Feature Proposal: Upload files using PubSweet’s job queue
This proposal would change how Editoria uploads MSWord (.docx) files into the Book Builder. Rather than sending .docx files to a standalone web service (INK) for conversion, the proposed update would allow Editoria to use its own backend (PubSweet) and a Docker container to do the same transformation internally.
This is a behind-the-scenes change that would not alter the upload interface or the XSweet docx-to-HTML conversion results. It would, however, make Editoria’s installation process easier, as users wouldn’t have to also separately install INK and configure Editoria to communicate with it. It would also improve Editoria’s stability and simplify its architecture, and it has the potential to shorten the upload time. Finally, it would make updating XSweet easier (specifically, swapping XSLT sheets into and out of the transformation pipeline).
Editoria uses XSweet to extract and transform the contents of .docx files into HTML that can be loaded in Editoria's Wax editor.
Right now, Editoria sends uploaded MSWord files to a completely separate app - INK - which runs the .docx files through XSweet and sends the converted results back to Editoria.
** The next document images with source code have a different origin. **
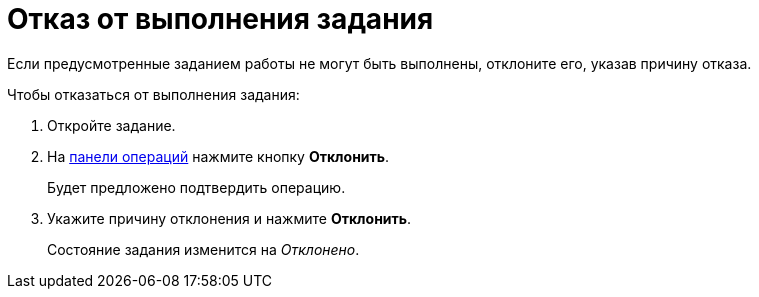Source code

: = Отказ от выполнения задания

Если предусмотренные заданием работы не могут быть выполнены, отклоните его, указав причину отказа.

.Чтобы отказаться от выполнения задания:

. Откройте задание.
. На xref:cards-terms.adoc#cards-operations[панели операций] нажмите кнопку *Отклонить*.
+
****
Будет предложено подтвердить операцию.
****
+
. Укажите причину отклонения и нажмите *Отклонить*.
+
****
Состояние задания изменится на _Отклонено_.
****
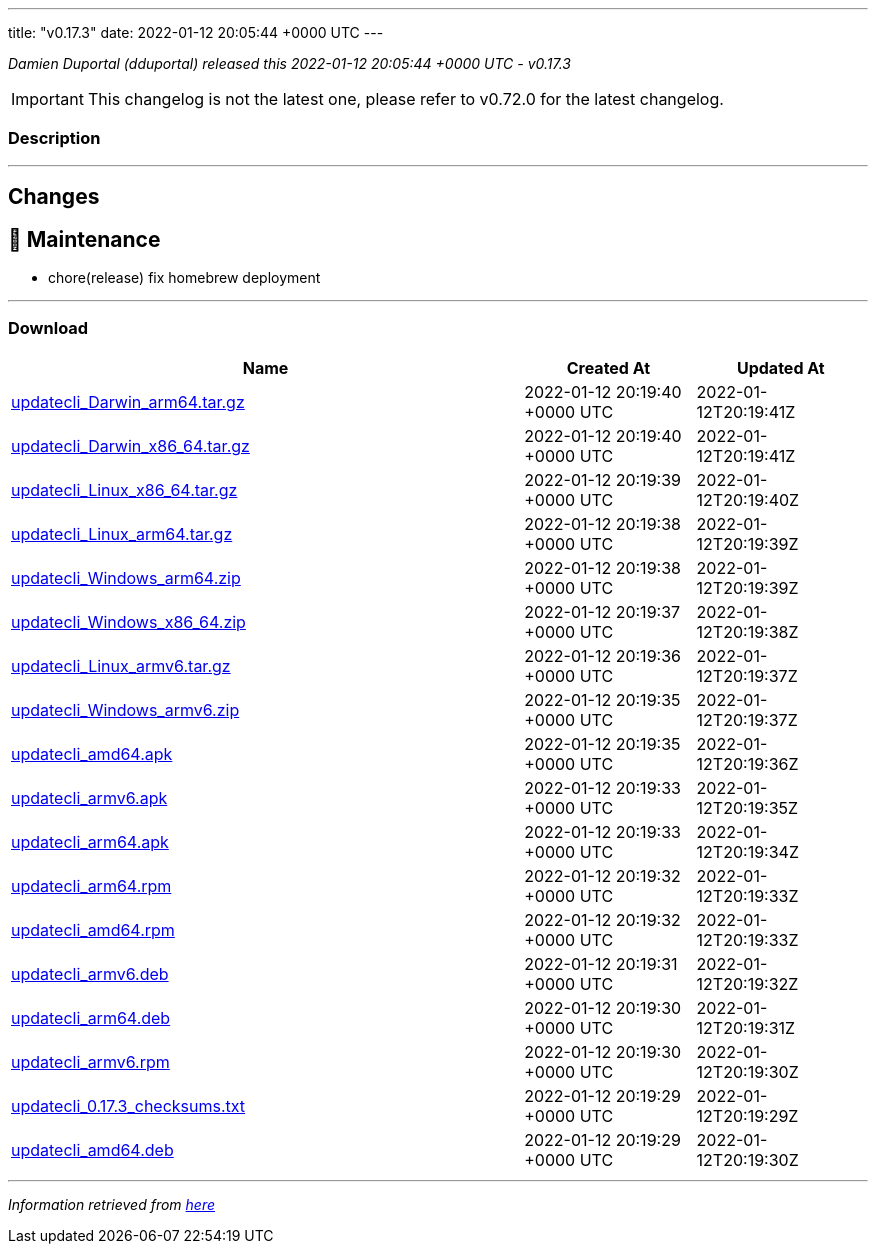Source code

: ---
title: "v0.17.3"
date: 2022-01-12 20:05:44 +0000 UTC
---

// Disclaimer: this file is generated, do not edit it manually.


__Damien Duportal (dduportal) released this 2022-01-12 20:05:44 +0000 UTC - v0.17.3__



IMPORTANT: This changelog is not the latest one, please refer to v0.72.0 for the latest changelog.


=== Description

---

++++

<h2>Changes</h2>
<h2>🧰 Maintenance</h2>
<ul>
<li>chore(release) fix homebrew deployment</li>
</ul>

++++

---



=== Download

[cols="3,1,1" options="header" frame="all" grid="rows"]
|===
| Name | Created At | Updated At

| link:https://github.com/updatecli/updatecli/releases/download/v0.17.3/updatecli_Darwin_arm64.tar.gz[updatecli_Darwin_arm64.tar.gz] | 2022-01-12 20:19:40 +0000 UTC | 2022-01-12T20:19:41Z

| link:https://github.com/updatecli/updatecli/releases/download/v0.17.3/updatecli_Darwin_x86_64.tar.gz[updatecli_Darwin_x86_64.tar.gz] | 2022-01-12 20:19:40 +0000 UTC | 2022-01-12T20:19:41Z

| link:https://github.com/updatecli/updatecli/releases/download/v0.17.3/updatecli_Linux_x86_64.tar.gz[updatecli_Linux_x86_64.tar.gz] | 2022-01-12 20:19:39 +0000 UTC | 2022-01-12T20:19:40Z

| link:https://github.com/updatecli/updatecli/releases/download/v0.17.3/updatecli_Linux_arm64.tar.gz[updatecli_Linux_arm64.tar.gz] | 2022-01-12 20:19:38 +0000 UTC | 2022-01-12T20:19:39Z

| link:https://github.com/updatecli/updatecli/releases/download/v0.17.3/updatecli_Windows_arm64.zip[updatecli_Windows_arm64.zip] | 2022-01-12 20:19:38 +0000 UTC | 2022-01-12T20:19:39Z

| link:https://github.com/updatecli/updatecli/releases/download/v0.17.3/updatecli_Windows_x86_64.zip[updatecli_Windows_x86_64.zip] | 2022-01-12 20:19:37 +0000 UTC | 2022-01-12T20:19:38Z

| link:https://github.com/updatecli/updatecli/releases/download/v0.17.3/updatecli_Linux_armv6.tar.gz[updatecli_Linux_armv6.tar.gz] | 2022-01-12 20:19:36 +0000 UTC | 2022-01-12T20:19:37Z

| link:https://github.com/updatecli/updatecli/releases/download/v0.17.3/updatecli_Windows_armv6.zip[updatecli_Windows_armv6.zip] | 2022-01-12 20:19:35 +0000 UTC | 2022-01-12T20:19:37Z

| link:https://github.com/updatecli/updatecli/releases/download/v0.17.3/updatecli_amd64.apk[updatecli_amd64.apk] | 2022-01-12 20:19:35 +0000 UTC | 2022-01-12T20:19:36Z

| link:https://github.com/updatecli/updatecli/releases/download/v0.17.3/updatecli_armv6.apk[updatecli_armv6.apk] | 2022-01-12 20:19:33 +0000 UTC | 2022-01-12T20:19:35Z

| link:https://github.com/updatecli/updatecli/releases/download/v0.17.3/updatecli_arm64.apk[updatecli_arm64.apk] | 2022-01-12 20:19:33 +0000 UTC | 2022-01-12T20:19:34Z

| link:https://github.com/updatecli/updatecli/releases/download/v0.17.3/updatecli_arm64.rpm[updatecli_arm64.rpm] | 2022-01-12 20:19:32 +0000 UTC | 2022-01-12T20:19:33Z

| link:https://github.com/updatecli/updatecli/releases/download/v0.17.3/updatecli_amd64.rpm[updatecli_amd64.rpm] | 2022-01-12 20:19:32 +0000 UTC | 2022-01-12T20:19:33Z

| link:https://github.com/updatecli/updatecli/releases/download/v0.17.3/updatecli_armv6.deb[updatecli_armv6.deb] | 2022-01-12 20:19:31 +0000 UTC | 2022-01-12T20:19:32Z

| link:https://github.com/updatecli/updatecli/releases/download/v0.17.3/updatecli_arm64.deb[updatecli_arm64.deb] | 2022-01-12 20:19:30 +0000 UTC | 2022-01-12T20:19:31Z

| link:https://github.com/updatecli/updatecli/releases/download/v0.17.3/updatecli_armv6.rpm[updatecli_armv6.rpm] | 2022-01-12 20:19:30 +0000 UTC | 2022-01-12T20:19:30Z

| link:https://github.com/updatecli/updatecli/releases/download/v0.17.3/updatecli_0.17.3_checksums.txt[updatecli_0.17.3_checksums.txt] | 2022-01-12 20:19:29 +0000 UTC | 2022-01-12T20:19:29Z

| link:https://github.com/updatecli/updatecli/releases/download/v0.17.3/updatecli_amd64.deb[updatecli_amd64.deb] | 2022-01-12 20:19:29 +0000 UTC | 2022-01-12T20:19:30Z

|===


---

__Information retrieved from link:https://github.com/updatecli/updatecli/releases/tag/v0.17.3[here]__

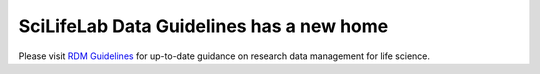 .. SciLifeLab Data Guidelines documentation master file, created by
   sphinx-quickstart on Thu Mar 14 17:29:13 2019.
   You can adapt this file completely to your liking, but it should at least
   contain the root `toctree` directive.

########################################
  SciLifeLab Data Guidelines has a new home
########################################

Please visit `RDM Guidelines <https://data-guidelines.scilifelab.se/>`_ 
for up-to-date guidance on research data management for life science.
INK runs the different steps of the XSweet pipeline - a series of XSLT files - as an INK “recipe” written in Ruby.
INK is essentially a job queue designed to manage tasks like this conversion. However, Editoria’s backend, the PubSweet server, has been upgraded and now has its own built-in job runner, as well as a PubSweet job component that runs XSweet in a Docker container (
pubsweet-component-job-xsweet). The PubSweet job runner would replace INK, and the specific job component
pubsweet-component-job-xsweet would replace the Ruby implementation of the XSweet pipeline.
Currently, the upload process looks like this:
- In Editoria, users select one or more .docx files to upload.
- For each .docx file, Editoria sends a separate HTTP POST request (as an XHR) to the INK server (a Ruby on Rails app external to PubSweet) and awaits a response.
- INK receives the .docx file and runs it through XSweet to produce the HTML to be loaded into Editoria. The different steps of the XSweet pipeline - a series of XSLT files - are chained together as an INK “recipe” written in Ruby.
- INK sends the result back to Editoria, which then loads the transformed .docx contents into a Book Builder component.
The INK server must be running independently from Editoria, or else the upload fails. Further, the INK endpoint for Editoria to send the request to needs to be manually specified in Editoria’s configs or
env variables during Editoria’s initial setup.
If Editoria is updated to upload .docx files using the PubSweet job runner instead of INK, the upload process would look similar to the above, but with some significant benefits:
- In Editoria, users select .docx files to upload.
- Each .docx is sent as an HTTP POST request to a preconfigured internal PubSweet endpoint, which registers the .docx conversion as a job to run with PubSweet’s job runner.
- Once the conversion is complete, the converted .docx is returned as HTML, completing the HTTP POST request.
A Docker container - rather than an INK server - needs to be running for this to work, but it is far simpler and less resource intensive than running a separate Ruby on Rails app (INK). Users wouldn’t have to install INK as part of the Editoria installation process, nor add configurations to Editoria so it knew where INK was installed.
This would also make it easier to swap XSLT files into or out of the XSweet conversion chain, as the order in which it is run would involve updating a simple script rather than making a new XSweet INK recipe as a Ruby gem.
Implementing this change would entail the following changes:
- Including the
pubsweet-component-job-xsweetmodule in Editoria
- Updating Editoria’s Docker files to run the job's Docker container, and ensure it can connect to the Editoria database.
- Updating how Editoria makes the HTTP POST request with the .docx, from sending it to INK, to sending it to the new endpoint for the job runner to pick up. The new request would look something like the
curlexample in the
Beyond this, the upload could be further improved by:
- Updating how the PS job runner returns the upload's results, from waiting on a lengthy HTTP POST request to using a GraphQL subscription.
- Compiling the XLST sheets in XSweet so they run faster, and combining some of the XSweet sheets into larger files.